Your project team is the key to concluding any project successfully. The right team members will enhance communication, ensure that each task is completed sequentially, and that the necessary value is delivered at the end of the project. However, things aren’t always so streamlined and smooth. There can be problems within a project team, and knowing when (and how) to replace team members is very important.
Time and Performance
There are many different areas in which team members can become problems, but two of the more important are time and performance. For instance, if you have a high-performing team member, but one who is constantly late for work, takes over-long breaks or constantly leaves early, their value to your team is questionable at best. In fact, they may actually be costing you more than you think, while simultaneously reducing the value of your project.
Another key area is performance. Your team member might have the skills to get their job done (at least on the surface), but if they’re unable or unwilling to bring them to bear at all times, it might be best to part ways with them completely. After all, if they can’t use their skills to benefit the project, they don’t really offer much in the way of value.
Duration Issues
While replacing the person draining your project of success is important, it’s not always possible. For instance, if your project is very short term, replacing them might be impossible within the time remaining to you. In this type of situation, you’ll have to limp along with the team you currently have. The best option here is to coach the team member in question and try to improve the situation as much as possible while simultaneously ensuring that resentment and ill feelings don’t build up within the rest of the team.

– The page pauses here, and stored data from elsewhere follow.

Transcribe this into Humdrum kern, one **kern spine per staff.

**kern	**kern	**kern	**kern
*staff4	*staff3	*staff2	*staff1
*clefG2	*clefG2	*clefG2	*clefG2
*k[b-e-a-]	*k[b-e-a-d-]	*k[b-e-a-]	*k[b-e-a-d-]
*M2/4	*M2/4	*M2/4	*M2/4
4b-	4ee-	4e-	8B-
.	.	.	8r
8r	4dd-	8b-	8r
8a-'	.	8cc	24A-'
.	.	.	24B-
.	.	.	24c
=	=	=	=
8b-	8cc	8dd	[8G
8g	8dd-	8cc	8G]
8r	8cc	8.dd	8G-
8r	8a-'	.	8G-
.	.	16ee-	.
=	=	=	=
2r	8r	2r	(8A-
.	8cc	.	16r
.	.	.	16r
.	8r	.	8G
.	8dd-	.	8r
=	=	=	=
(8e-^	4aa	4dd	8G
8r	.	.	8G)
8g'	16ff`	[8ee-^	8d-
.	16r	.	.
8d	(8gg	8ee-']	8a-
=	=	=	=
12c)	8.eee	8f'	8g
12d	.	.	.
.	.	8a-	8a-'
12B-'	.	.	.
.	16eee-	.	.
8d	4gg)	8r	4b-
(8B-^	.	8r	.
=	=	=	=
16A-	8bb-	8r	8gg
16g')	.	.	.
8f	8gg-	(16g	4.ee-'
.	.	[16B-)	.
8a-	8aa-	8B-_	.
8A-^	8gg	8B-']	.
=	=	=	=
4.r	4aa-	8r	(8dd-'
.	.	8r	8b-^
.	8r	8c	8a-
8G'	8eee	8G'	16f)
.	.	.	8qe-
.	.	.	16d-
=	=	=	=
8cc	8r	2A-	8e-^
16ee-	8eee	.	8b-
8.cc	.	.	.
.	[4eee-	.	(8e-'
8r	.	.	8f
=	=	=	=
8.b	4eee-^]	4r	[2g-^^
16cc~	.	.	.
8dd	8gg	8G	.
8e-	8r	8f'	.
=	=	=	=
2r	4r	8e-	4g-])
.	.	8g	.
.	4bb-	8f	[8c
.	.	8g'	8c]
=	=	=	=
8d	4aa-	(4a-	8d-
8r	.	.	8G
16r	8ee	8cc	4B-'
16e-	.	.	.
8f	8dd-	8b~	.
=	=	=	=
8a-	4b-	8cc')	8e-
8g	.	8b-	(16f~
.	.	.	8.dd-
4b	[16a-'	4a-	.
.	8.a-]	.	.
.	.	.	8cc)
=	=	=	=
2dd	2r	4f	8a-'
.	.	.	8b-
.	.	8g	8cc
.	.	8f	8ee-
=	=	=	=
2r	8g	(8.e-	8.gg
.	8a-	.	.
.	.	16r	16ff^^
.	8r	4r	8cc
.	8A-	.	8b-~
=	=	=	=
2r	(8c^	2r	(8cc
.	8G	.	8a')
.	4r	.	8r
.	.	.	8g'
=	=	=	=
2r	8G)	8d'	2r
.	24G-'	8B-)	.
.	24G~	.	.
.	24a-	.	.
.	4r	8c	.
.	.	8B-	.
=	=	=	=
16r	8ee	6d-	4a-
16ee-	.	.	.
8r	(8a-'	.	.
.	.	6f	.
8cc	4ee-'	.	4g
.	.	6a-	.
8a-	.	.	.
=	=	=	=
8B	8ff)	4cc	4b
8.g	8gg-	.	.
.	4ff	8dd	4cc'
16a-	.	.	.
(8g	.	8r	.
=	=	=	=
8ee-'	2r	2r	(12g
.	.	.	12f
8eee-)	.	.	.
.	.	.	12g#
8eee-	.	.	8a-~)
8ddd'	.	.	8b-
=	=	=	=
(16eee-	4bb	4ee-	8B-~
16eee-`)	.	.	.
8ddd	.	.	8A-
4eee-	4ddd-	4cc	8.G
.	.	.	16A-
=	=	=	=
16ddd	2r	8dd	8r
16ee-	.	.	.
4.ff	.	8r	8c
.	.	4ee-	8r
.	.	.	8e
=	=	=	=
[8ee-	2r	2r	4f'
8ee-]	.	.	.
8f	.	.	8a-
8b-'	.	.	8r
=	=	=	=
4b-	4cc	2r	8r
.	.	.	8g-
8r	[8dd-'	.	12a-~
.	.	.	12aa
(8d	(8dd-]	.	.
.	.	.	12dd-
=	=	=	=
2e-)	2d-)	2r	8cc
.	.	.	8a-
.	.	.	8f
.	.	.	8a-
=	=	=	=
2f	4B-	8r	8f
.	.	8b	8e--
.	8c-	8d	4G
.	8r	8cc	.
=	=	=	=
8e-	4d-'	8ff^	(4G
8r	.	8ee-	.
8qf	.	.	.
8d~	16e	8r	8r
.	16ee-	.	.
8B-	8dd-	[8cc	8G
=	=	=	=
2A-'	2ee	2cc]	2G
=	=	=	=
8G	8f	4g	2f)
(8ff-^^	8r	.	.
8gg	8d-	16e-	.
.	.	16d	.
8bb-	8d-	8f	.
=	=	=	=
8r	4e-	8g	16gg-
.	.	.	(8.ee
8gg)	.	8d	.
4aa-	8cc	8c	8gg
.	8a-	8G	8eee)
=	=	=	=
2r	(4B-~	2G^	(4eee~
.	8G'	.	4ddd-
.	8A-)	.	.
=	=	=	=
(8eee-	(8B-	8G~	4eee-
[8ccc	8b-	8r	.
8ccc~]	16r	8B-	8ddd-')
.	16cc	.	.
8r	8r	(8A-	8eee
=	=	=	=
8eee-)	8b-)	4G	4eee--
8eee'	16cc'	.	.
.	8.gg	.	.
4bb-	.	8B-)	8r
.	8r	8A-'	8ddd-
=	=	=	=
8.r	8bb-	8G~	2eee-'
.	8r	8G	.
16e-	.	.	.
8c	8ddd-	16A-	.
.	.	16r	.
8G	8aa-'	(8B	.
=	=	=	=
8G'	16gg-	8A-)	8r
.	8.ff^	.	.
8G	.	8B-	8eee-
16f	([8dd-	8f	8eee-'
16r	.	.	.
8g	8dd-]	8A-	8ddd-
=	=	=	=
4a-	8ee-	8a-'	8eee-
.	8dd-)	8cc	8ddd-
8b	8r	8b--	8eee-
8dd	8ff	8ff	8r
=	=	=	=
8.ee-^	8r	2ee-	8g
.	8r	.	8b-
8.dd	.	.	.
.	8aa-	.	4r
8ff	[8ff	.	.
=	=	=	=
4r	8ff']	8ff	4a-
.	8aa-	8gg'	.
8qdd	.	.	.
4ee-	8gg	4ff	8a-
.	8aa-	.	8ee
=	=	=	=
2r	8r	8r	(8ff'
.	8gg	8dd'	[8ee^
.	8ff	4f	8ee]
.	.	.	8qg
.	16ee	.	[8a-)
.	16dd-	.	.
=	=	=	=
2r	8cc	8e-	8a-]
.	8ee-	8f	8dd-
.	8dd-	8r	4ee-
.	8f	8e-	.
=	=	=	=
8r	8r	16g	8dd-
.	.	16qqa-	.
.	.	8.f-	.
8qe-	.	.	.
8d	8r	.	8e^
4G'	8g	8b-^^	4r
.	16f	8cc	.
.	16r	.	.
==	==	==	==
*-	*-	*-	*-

Pitfalls in Replacing Team Members
While replacing a team member can be unavoidable in some situations, there are pitfalls that you’ll encounter. You’ll have to get past these in order to get your project back on track. One of the most important issues is finding a qualified replacement for the person you’re letting go. Depending on the skillset of the departing team member, this can range from relatively easy to almost impossible.
Yet another issue will be the time required to bring the new team member up to speed on the project (the learning curve). In most instances, this will take at least several days. However, if your project or the duties the new team member is taking on are extremely complex, you might see a significantly greater amount of time spent just in ensuring that he or she is completely on board.
Replacing a team member should always be your last resort. It can be difficult or impossible in some instances. Perhaps the ideal solution is to try to improve the work of the current member, though in some instances that’s not possible either. Think long and hard before you opt for replacement, though, as it can be very costly.